Super-resolving the nanoscale dynamics of Botulinum Neurotoxin Type-A intoxication in hippocampal neurons

Dr Merja Joensuu, ARC DECRA Research Fellow, Queensland Brain Institute, The University of Queensland

Co-authors
Dr Vanessa Lanoue, Queensland Brain Institute, The University of Queensland
Dr Alisa Blum, Queensland Brain Institute, The University of Queensland
Dr Stefan Mahrhold, Institut für Toxikologie, Medizinische Hochschule Hannover, Hannover, Germany
Miss Nadja Krez, Institut für Toxikologie, Medizinische Hochschule Hannover, Hannover, Germany
A/Prof Giuseppe Ballistreri, University of Helsinki
Dr Andreas Rummel, Institut für Toxikologie, Medizinische Hochschule Hannover, Hannover, Germany
Prof Frederic Meunier, Queensland Brain Institute, The University of Queensland

Neuronal communication is encoded by neurotransmitters stored in synaptic vesicles (SVs) that undergo Ca2+-dependent fusion with the presynaptic plasma membrane (PM) upon stimulation, after which the SVs are rapidly reformed through endocytosis. Neurotoxins, such as Botulinum Neurotoxin Type-A (BoNT/A), the most potent toxin known, hijacks this endocytic pathway to be internalized into nerve terminals as part of their intoxication strategy to incapacitate neuronal communication. According to the long-standing dual-receptor hypothesis, BoNT/A first binds to a specific ganglioside (such as GT1b) on the plasma membrane, and then subsequently to an intraluminal epitope of plasma membrane-stranded synaptic vesicle protein 2 (SV2), thereby launching receptor-mediated endocytosis. Following translocation from SVs into the cytoplasm, the toxin’s light chain proteolytic activity then cleaves SNAP-25, a SNARE protein responsible for mediating fusion of SVs with the plasma membrane, leading to neurotransmission block and flaccid paralysis. I will discuss our recent discoveries that challenge the current receptor hypothesis, and introduce a novel hypothesis based on a coincidental engagement of the toxin to both ganglioside and SV2 within nanoclusters that controls the endocytic uptake and sorting of the BoNT/A in primary hippocampal neurons. Using super-resolution and confocal imaging, and electron microscopy, we studied the nanoscale dynamics and mechanisms by which BoNT/A is selectively targetted into SVs. Genetic inactivation of the BoNT/A’s GT1b and SV2 binding sites perturbed PM binding and clustering of the toxins, and the subsequent entry, sorting and retrograde trafficking, indicating that coincidental engagement of BoNT/A with both of the receptors is required for correct entry of the toxin. Single-molecule imaging uncovers an unprecedented dynamic view of the cascade of nanoscale events underpinning BoNT/A intoxication.

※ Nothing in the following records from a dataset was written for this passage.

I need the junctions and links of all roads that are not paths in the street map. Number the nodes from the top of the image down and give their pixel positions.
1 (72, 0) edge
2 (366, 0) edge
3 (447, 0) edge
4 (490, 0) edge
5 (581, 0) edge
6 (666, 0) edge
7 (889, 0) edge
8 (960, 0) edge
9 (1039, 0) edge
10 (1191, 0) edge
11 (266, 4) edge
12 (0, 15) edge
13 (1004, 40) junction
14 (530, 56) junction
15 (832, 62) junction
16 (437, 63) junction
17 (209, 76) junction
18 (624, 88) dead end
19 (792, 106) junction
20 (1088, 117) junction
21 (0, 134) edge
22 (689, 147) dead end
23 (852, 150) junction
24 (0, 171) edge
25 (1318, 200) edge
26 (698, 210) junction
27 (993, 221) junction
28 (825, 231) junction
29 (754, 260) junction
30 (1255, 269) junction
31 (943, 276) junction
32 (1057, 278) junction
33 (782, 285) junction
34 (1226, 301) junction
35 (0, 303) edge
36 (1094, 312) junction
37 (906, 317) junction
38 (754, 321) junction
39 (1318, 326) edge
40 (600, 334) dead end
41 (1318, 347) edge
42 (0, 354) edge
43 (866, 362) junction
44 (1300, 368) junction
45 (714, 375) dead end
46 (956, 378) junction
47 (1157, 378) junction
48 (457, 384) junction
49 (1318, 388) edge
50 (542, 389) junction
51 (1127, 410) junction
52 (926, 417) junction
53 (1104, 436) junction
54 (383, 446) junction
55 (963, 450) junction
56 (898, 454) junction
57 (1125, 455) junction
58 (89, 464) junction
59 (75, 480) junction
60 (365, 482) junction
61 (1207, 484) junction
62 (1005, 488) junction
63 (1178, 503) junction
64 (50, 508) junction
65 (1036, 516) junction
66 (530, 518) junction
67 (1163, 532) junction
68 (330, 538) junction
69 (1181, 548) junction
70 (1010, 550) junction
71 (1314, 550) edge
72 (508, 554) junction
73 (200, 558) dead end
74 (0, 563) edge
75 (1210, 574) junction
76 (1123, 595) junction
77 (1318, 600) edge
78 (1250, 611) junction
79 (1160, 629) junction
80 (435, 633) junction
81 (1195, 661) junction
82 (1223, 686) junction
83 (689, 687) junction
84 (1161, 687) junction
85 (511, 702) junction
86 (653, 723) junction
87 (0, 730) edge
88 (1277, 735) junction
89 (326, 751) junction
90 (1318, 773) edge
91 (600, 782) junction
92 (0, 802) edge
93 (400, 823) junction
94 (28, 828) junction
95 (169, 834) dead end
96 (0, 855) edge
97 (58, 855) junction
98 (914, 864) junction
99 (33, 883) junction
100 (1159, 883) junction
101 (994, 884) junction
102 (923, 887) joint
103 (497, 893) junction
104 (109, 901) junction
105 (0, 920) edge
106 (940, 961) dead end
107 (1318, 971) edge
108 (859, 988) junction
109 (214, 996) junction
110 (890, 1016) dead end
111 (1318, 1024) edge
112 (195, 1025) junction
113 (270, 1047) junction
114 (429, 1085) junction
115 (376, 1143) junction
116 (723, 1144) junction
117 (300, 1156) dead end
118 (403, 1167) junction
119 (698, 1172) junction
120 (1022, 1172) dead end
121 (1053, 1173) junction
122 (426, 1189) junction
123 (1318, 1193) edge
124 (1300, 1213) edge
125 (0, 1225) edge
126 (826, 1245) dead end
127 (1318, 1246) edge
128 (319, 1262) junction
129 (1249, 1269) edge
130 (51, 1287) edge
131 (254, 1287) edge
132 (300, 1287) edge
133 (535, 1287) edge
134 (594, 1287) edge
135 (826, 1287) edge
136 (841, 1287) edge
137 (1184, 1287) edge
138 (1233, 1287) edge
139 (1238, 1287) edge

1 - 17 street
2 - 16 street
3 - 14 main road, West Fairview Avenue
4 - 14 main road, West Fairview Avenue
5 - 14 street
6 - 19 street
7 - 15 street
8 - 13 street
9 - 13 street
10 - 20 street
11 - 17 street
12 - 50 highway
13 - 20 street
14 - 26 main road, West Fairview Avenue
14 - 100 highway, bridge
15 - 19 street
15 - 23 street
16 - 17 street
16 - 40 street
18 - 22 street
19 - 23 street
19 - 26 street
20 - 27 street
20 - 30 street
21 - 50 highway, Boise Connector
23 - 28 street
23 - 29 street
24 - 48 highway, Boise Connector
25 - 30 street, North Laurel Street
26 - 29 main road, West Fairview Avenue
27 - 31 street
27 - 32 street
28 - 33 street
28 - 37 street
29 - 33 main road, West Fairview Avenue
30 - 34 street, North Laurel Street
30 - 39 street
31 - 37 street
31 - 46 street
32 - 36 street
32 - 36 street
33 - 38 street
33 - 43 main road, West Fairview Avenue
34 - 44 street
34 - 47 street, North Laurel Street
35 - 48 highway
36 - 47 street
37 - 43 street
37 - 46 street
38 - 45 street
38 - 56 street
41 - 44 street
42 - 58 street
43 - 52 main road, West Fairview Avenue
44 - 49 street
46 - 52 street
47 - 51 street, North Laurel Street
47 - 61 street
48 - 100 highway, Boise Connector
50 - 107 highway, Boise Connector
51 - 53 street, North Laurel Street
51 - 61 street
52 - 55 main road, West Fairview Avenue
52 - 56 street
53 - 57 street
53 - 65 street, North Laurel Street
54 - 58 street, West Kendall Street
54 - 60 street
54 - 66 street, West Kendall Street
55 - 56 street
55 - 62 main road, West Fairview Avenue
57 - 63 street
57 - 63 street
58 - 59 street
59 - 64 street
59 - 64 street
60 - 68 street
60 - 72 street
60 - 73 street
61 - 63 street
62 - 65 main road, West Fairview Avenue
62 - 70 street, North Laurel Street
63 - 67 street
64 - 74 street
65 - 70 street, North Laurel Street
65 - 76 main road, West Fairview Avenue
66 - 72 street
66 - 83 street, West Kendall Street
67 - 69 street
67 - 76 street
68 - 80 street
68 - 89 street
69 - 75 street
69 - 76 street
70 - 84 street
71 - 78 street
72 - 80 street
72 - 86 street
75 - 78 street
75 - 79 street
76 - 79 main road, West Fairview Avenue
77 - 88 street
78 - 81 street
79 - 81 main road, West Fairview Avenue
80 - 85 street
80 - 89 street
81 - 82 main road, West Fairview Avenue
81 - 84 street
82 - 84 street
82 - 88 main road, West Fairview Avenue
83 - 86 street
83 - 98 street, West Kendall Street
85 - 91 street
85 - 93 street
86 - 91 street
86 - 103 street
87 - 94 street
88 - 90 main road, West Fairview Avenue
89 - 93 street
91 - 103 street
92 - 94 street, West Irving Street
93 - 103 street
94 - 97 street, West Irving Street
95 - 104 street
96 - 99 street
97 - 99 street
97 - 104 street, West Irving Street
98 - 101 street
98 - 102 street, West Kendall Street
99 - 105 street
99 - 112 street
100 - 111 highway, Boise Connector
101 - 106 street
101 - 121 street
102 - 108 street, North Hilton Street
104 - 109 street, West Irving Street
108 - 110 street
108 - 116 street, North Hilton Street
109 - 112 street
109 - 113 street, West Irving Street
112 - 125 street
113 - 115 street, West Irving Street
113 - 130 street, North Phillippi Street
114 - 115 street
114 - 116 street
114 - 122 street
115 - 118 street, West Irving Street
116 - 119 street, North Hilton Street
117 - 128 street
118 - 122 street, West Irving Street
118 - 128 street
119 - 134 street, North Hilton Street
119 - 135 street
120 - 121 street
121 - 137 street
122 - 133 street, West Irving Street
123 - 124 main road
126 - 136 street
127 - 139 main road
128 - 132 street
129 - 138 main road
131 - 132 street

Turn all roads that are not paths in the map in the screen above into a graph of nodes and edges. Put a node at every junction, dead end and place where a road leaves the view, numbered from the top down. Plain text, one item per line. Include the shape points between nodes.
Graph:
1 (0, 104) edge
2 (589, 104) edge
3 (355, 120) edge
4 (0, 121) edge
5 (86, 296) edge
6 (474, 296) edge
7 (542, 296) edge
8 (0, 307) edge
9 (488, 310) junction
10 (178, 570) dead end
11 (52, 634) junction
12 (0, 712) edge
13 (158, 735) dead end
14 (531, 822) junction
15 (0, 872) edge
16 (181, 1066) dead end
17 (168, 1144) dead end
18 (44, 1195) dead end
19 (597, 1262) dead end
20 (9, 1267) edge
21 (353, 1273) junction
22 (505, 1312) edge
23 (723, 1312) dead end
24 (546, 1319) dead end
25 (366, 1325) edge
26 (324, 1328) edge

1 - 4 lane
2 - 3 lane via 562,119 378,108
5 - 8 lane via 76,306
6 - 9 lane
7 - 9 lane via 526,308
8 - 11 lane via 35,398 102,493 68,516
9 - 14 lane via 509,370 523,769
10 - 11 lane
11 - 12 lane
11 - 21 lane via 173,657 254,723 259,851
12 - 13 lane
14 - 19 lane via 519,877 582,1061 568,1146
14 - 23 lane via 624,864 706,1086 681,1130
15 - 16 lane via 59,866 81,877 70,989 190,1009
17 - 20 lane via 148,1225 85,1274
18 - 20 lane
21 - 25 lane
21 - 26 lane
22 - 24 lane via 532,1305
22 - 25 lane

SRRF ‘n’ TIRF - Simultaneous spatiotemporal super-resolution and multiparametric fluorescence microscopy

Professor Thorsten Wohland, National University of Singapore

The full description of biological systems requires the measurement of structure and dynamics. The quality of data depends on the signal to noise ratio and thus on the photons detected. However, good spatial resolution requires small pixels and thus longer exposure times for high photon counts. And good dynamics resolution requires fast measurements and thus larger pixels to obtain the required signal to noise ratio. Attempts in the past to combine the two, had limitations on instrumentation or labels. Here we combine computational super-resolution with imaging fluorescence correlation spectroscopy to obtain high spatiotemporal resolution with standard instrumentation and fluorescent proteins.